Words by Anthony Nocera
I’ve always subscribed to the belief that you can summarise an artist by how their fans behave at a gig. In the case of Cyril Han’s gig at Rocket, his fans were all kind of mindlessly shuffling to his music until the club photographer came around and offered to take a photo of them, then they all started slam-dancing and getting super into it while they all took turns vaping. I’m not going to lie; it was an amazing phenomenon to watch.
Pity there was a gig on.
For those that don’t know (and to be completely honest, how do you not?) Cyril Hahn is a Swiss born, Canadian DJ and electronic dynamo who has claim to probably one of the best Soundcloud accounts in history. He released one of the coolest electronic EP’s of 2014 with Voices, featuring sexy Flight Facilities crossed with Destiny Child-esque gem ‘Slow’ (ft. Rochelle Jordan) and the Ellie Goulding by way of Caribou banger ‘Open’ (ft. vocals from Ryan Ashley). Add to that probably some of the coolest remixes of the last few years, check his remixes of Haim’s ‘Don’t Save Me’ and Solange’s ‘Losing You’, and you have an artist that is well and truly hype-worthy. His sound is accessible, fun and has a remarkable lightness to it while not compromising on solid and danceable beats.

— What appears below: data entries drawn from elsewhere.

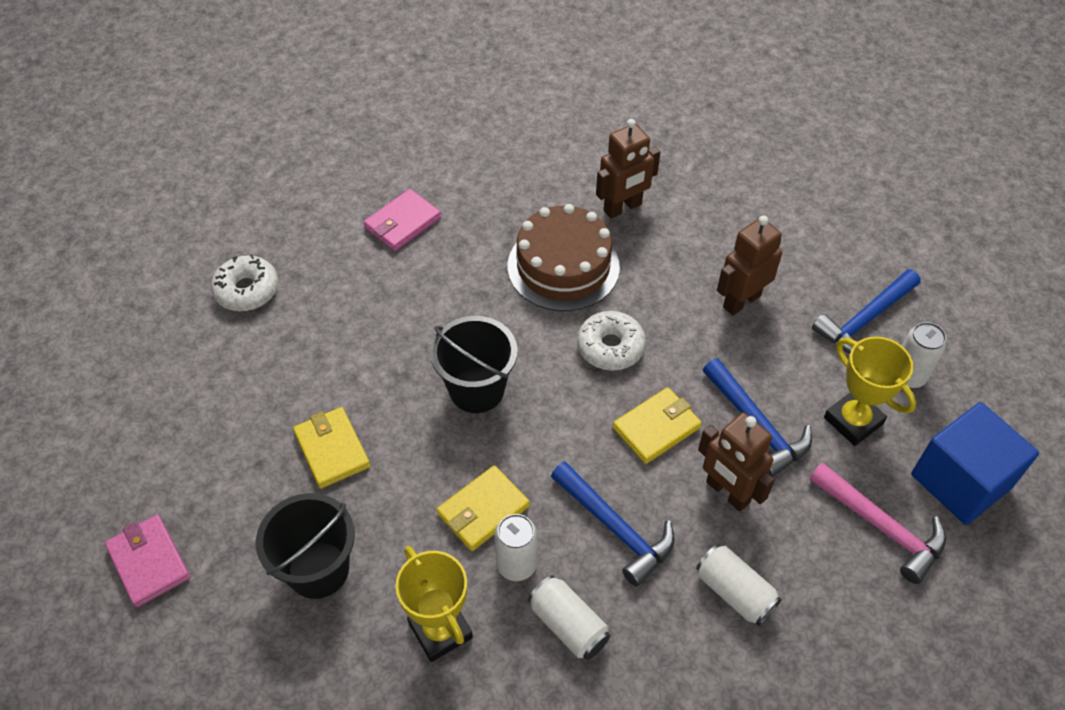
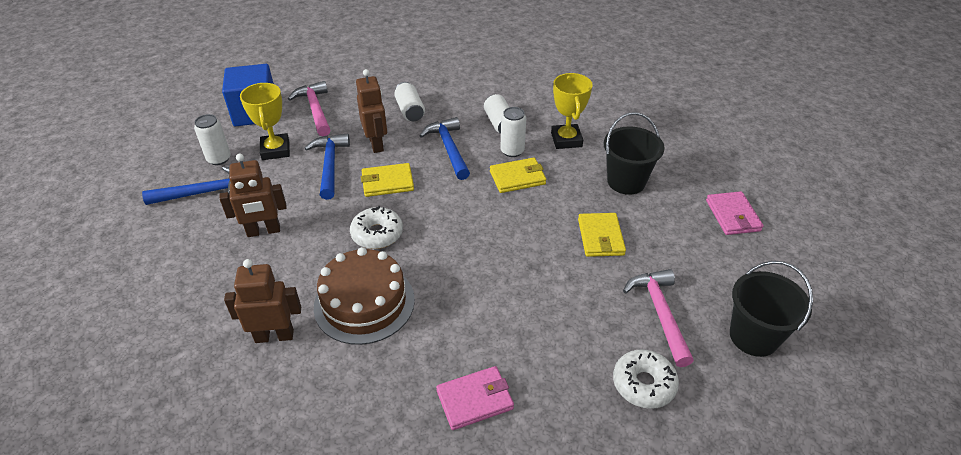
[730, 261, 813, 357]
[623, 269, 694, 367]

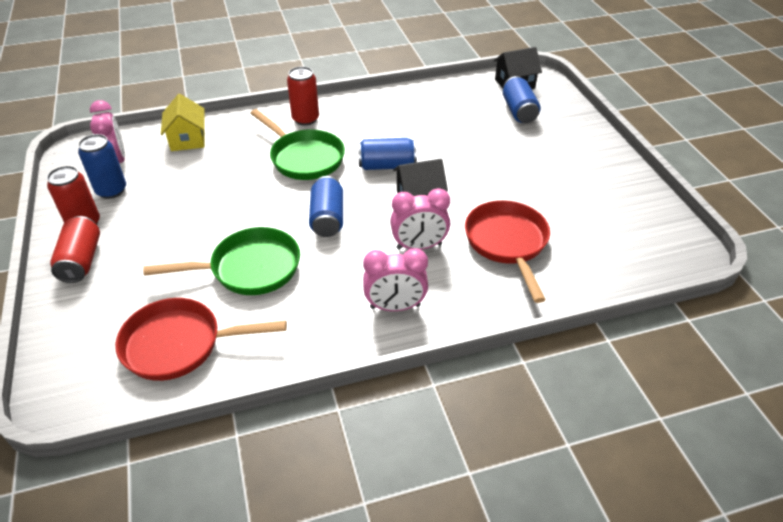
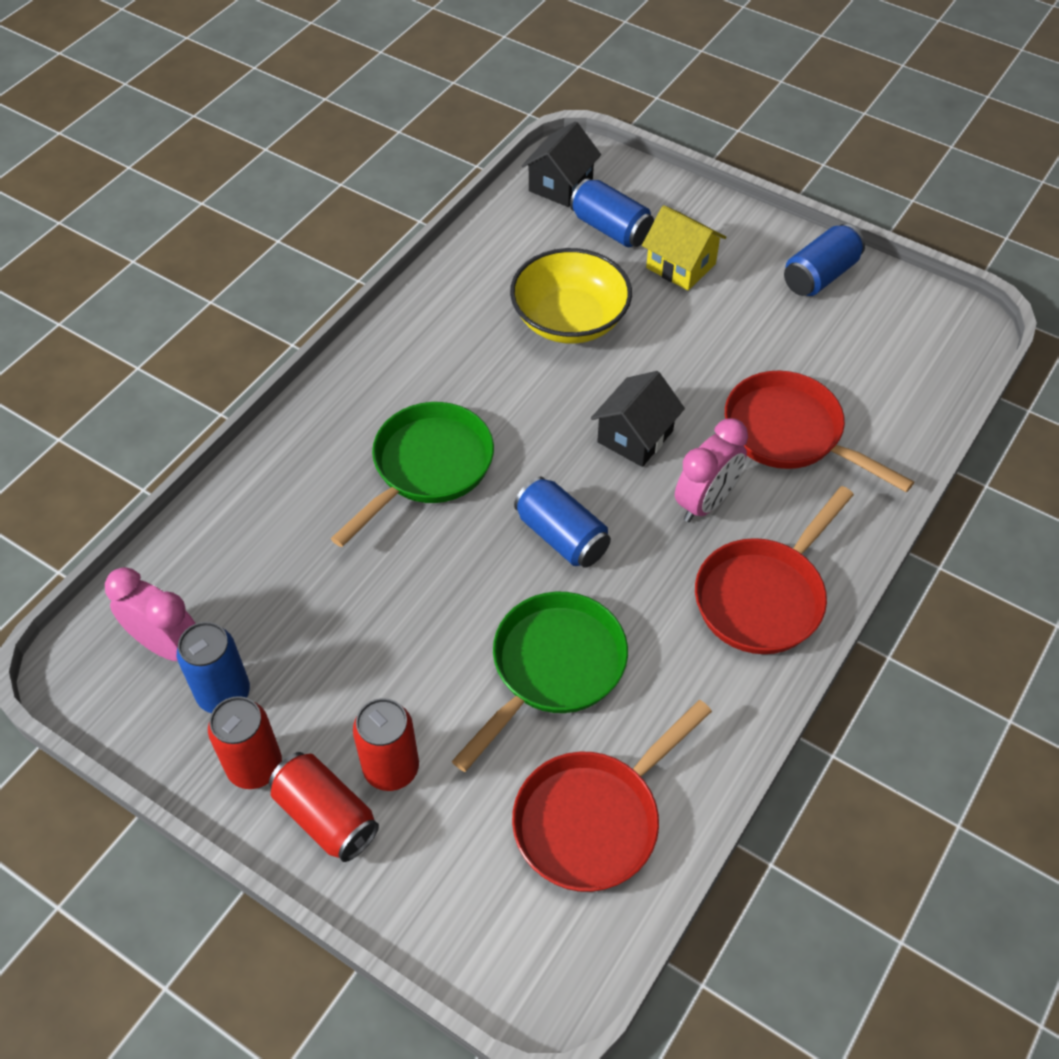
[642, 205, 726, 291]
[330, 402, 494, 547]
[353, 698, 419, 791]
[784, 224, 865, 296]
[695, 486, 854, 654]
[510, 248, 632, 344]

The problem with his showing at Rocket was that all of this was absent. There was no Voices, none of his mind-blowing remixes, and none of that trademark earworm-lightness that makes me go over my data every month because I insist on streaming his stuff off of Soundcloud on the bus. What we got was a deep-house DJ set which, while it was passable, failed to live up to the hype, the $20 cover charge or Cyril’s positively ludicrous potential.
The deep house beats and too-cool vibe of the music was also matched by Cyril’s onstage presence. It was cold, and while it was hilarious to watch him blatantly ignore a punter who had the audacity to get up onstage and hold out her iPhone 5C and request a song for a very real and legitimate fifteen minutes of his set, it made for a cold vibe. There was no crowd interaction, nothing to get excited about. What makes an electronic act, especially a DJ great, is the ability to have the presence and charisma of a band while you’re on the decks. The crowd should be hanging off of your every beat and drop, not making sure that they look like they are for the cameras.
It was disappointing, especially considering how much data I and many others have used up on him. He’s still great, but maybe I’ll just listen to him on Soundcloud at home… because I can hotspot my Wi-Fi there.
 Never in my life would I have thought I’d be using the phrase ‘on the decks’ and I’m not sure how I feel about it. I think I feel ‘not great’ to be honest.